I’d argue that the root-level issue is not merely that state-sponsored media partakes in, and exploits, platforms designed for very effective, programmatic inculcation of opinions and harvesting of personal data. It’s also that state-sponsored media is deceptive about the way it suborns Americans to its causes. If Russia had been 100% up-front about everything they did in 2016, for instance, so that “Heart of Texas” ads in 2016 had said “Sponsored by the Government of The Russian Federation”, and Americans could have at least known the source of the lies they were consuming… I don’t think I’d have as big a problem with them as I do.
The thing that sanctions do is not to really punish, or strike back against, things that we don’t like as a country. It’s not like we’re arresting, say, Vladimir Putin’s daughter, or authorizing an airstrike on her; these are not just quantitatively different, they are qualitatively, categorically different policy options than sanctions.
Sanctions in the modern meaning are, above all, a restriction on people from our own country, because they stop Americans from doing business with anyone even remotely related with a sanctioned entity.

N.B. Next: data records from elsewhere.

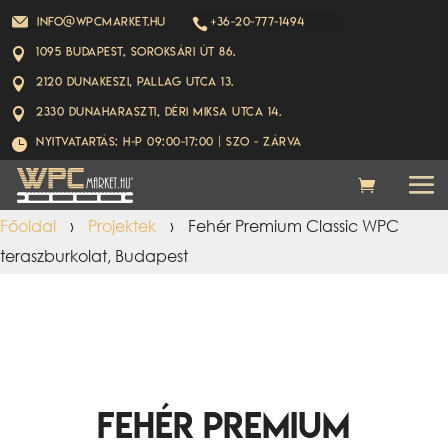
info@wpcmarket.hu
+36-20-777-1494

1095 Budapest, Soroksári út 86.

2120 Dunakeszi, Pallag utca 13.

2330 Dunaharaszti, Déri Miksa utca 14.

Nyitvatartás: H-P 09:00-17:00 | Szo - ZÁRVA

Főoldal
›
Projektek
›
Fehér Premium Classic WPC
teraszburkolat, Budapest
Fehér Premium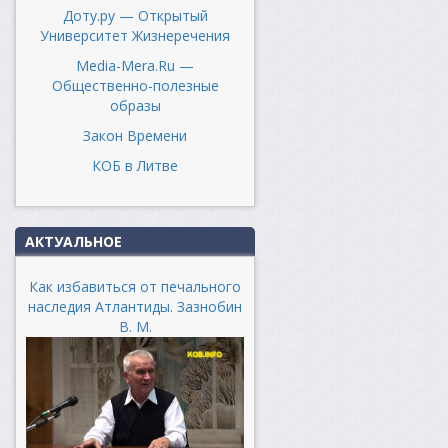
Доту.ру — Открытый
Университет Жизнеречения
Media-Mera.Ru —
Общественно-полезные
образы
Закон Времени
КОБ в Литве
АКТУАЛЬНОЕ
Как избавиться от печального
наследия Атлантиды. Зазнобин
В. М.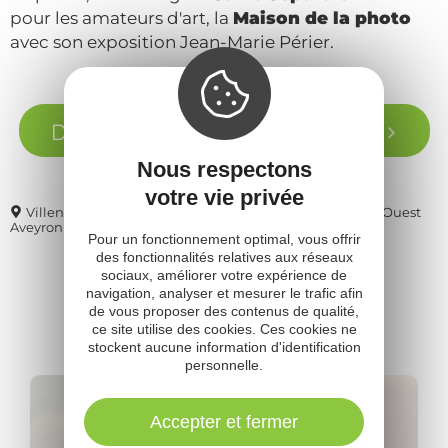
pour les amateurs d'art, la
Maison de la photo
avec son exposition Jean-Marie Périer.
Découvrez Villeneuve d'Aveyron
Nous respectons
votre vie privée
Villeneuve d'Aveyron vue du ciel ©Mountains Legacy - Ouest
Aveyron Tourisme
Pour un fonctionnement optimal, vous offrir
des fonctionnalités relatives aux réseaux
sociaux, améliorer votre expérience de
navigation, analyser et mesurer le trafic afin
de vous proposer des contenus de qualité,
Pour aller
plus loin
ce site utilise des cookies. Ces cookies ne
stockent aucune information d'identification
personnelle.
Accepter et fermer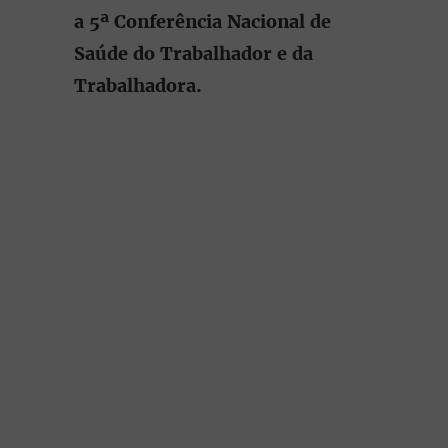
a 5ª Conferência Nacional de
Saúde do Trabalhador e da
Trabalhadora.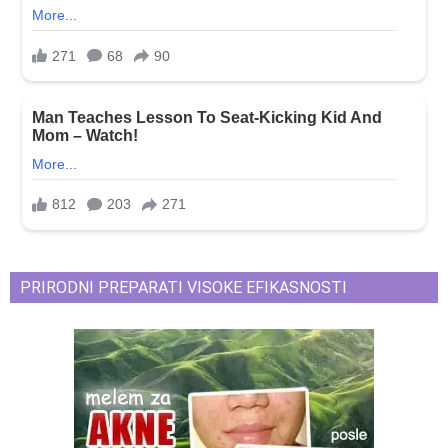
PRIRODNI PREPARATI VISOKE EFIKASNOSTI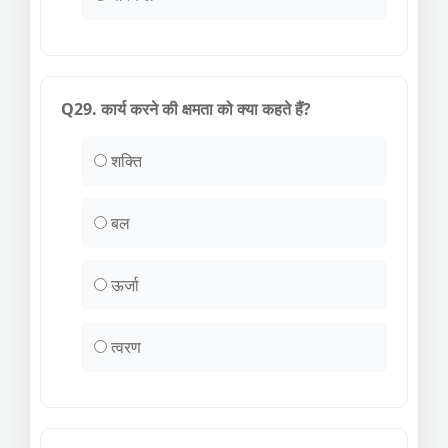
Q29. कार्य करने की क्षमता को क्या कहते हैं?
शक्ति
बल
ऊर्जा
त्वरण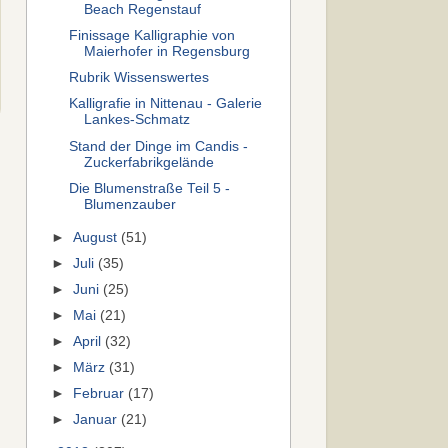
Beach Regenstauf
Finissage Kalligraphie von
Maierhofer in Regensburg
Rubrik Wissenswertes
Kalligrafie in Nittenau - Galerie
Lankes-Schmatz
Stand der Dinge im Candis -
Zuckerfabrikgelände
Die Blumenstraße Teil 5 -
Blumenzauber
►
August
(51)
►
Juli
(35)
►
Juni
(25)
►
Mai
(21)
►
April
(32)
►
März
(31)
►
Februar
(17)
►
Januar
(21)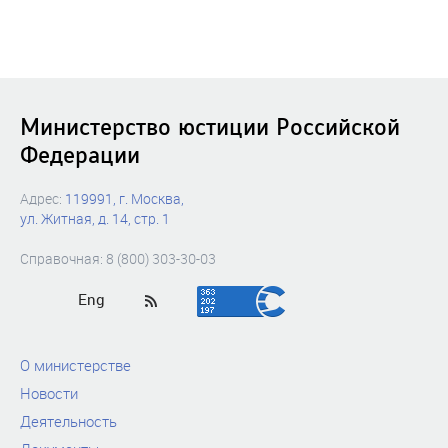
Министерство юстиции Российской
Федерации
Адрес:
119991, г. Москва,
ул. Житная, д. 14, стр. 1
Справочная: 8 (800) 303-30-03
Eng
О министерстве
Новости
Деятельность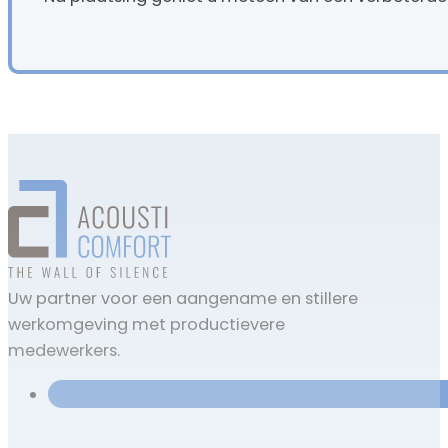
Uw partner voor een aangename en stillere
werkomgeving met productievere
medewerkers.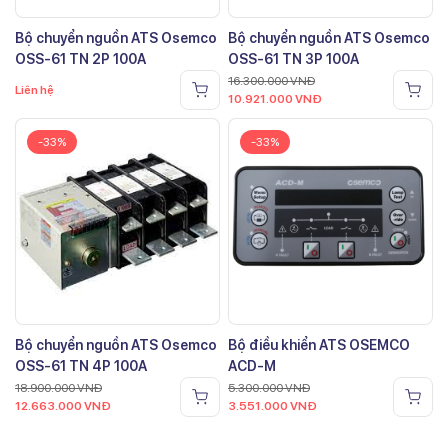
Bộ chuyển nguồn ATS Osemco
Bộ chuyển nguồn ATS Osemco
OSS-61 TN 2P 100A
OSS-61 TN 3P 100A
16.300.000
VNĐ
Liên hệ
10.921.000
VNĐ
-33%
-33%
Bộ chuyển nguồn ATS Osemco
Bộ điều khiển ATS OSEMCO
OSS-61 TN 4P 100A
ACD-M
18.900.000
VNĐ
5.300.000
VNĐ
12.663.000
VNĐ
3.551.000
VNĐ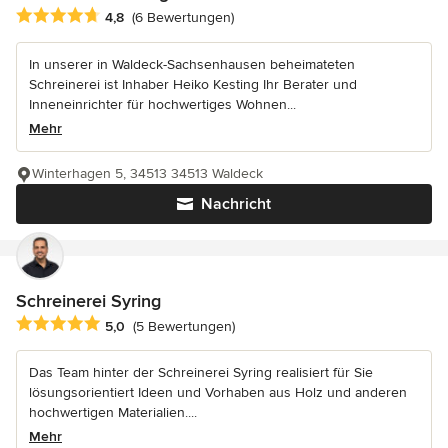
Durchschnittliche Bewertung: 4.8 von 5 Sternen
4,8
(6 Bewertungen)
In unserer in Waldeck-Sachsenhausen beheimateten
Schreinerei ist Inhaber Heiko Kesting Ihr Berater und
Inneneinrichter für hochwertiges Wohnen...
Mehr
Winterhagen 5, 34513 34513 Waldeck
Nachricht
Schreinerei Syring
Durchschnittliche Bewertung: 5 von 5 Sternen
5,0
(5 Bewertungen)
Das Team hinter der Schreinerei Syring realisiert für Sie
lösungsorientiert Ideen und Vorhaben aus Holz und anderen
hochwertigen Materialien....
Mehr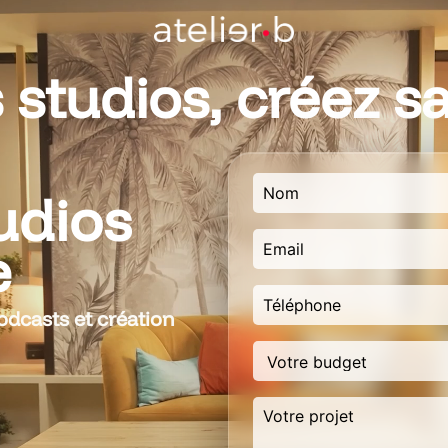
studios, créez sa
udios
e
odcasts et création
os équipes vous
rner, modulables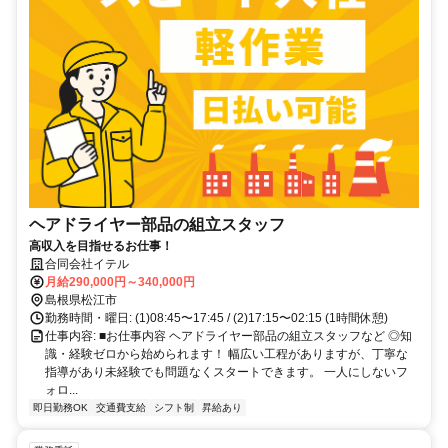
ヘアドライヤー部品の組立スタッフ
高収入を目指せるお仕事！
合同会社イテル
月給290,000円～340,000円
島根県松江市
勤務時間・曜日: (1)08:45〜17:45 / (2)17:15〜02:15 (1時間休憩)
仕事内容: ■お仕事内容 ヘアドライヤー部品の組立スタッフなど ◎知
識・経験ゼロから始められます！ 幅広い工程がありますが、丁寧な
指導があり未経験でも問題なくスタートできます。 一人にしないフ
ォロ...
即日勤務OK
交通費支給
シフト制
昇給あり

Sanctions, in the way that they are intended to act, should stop Americans from being coopted and manipulated and paid by Russian media to spread disinformational messaging and false narratives.
We are not presenting options akin to punching RT in the face, or arresting RIA Novosti. More realistically, we’re talking about doing something against every American that does business with them, even indirectly, even through intermediaries or very slick arrangements with cryptocurrency and offshore accounts. The Dan Bonginos, the Tucker Carlsons, even the Tulsi Gabbards of the world, all start to look a lot different if they’re operating on behalf of a sanctioned entity.
They start to look a lot less scary, and a lot more like targets for lawyers.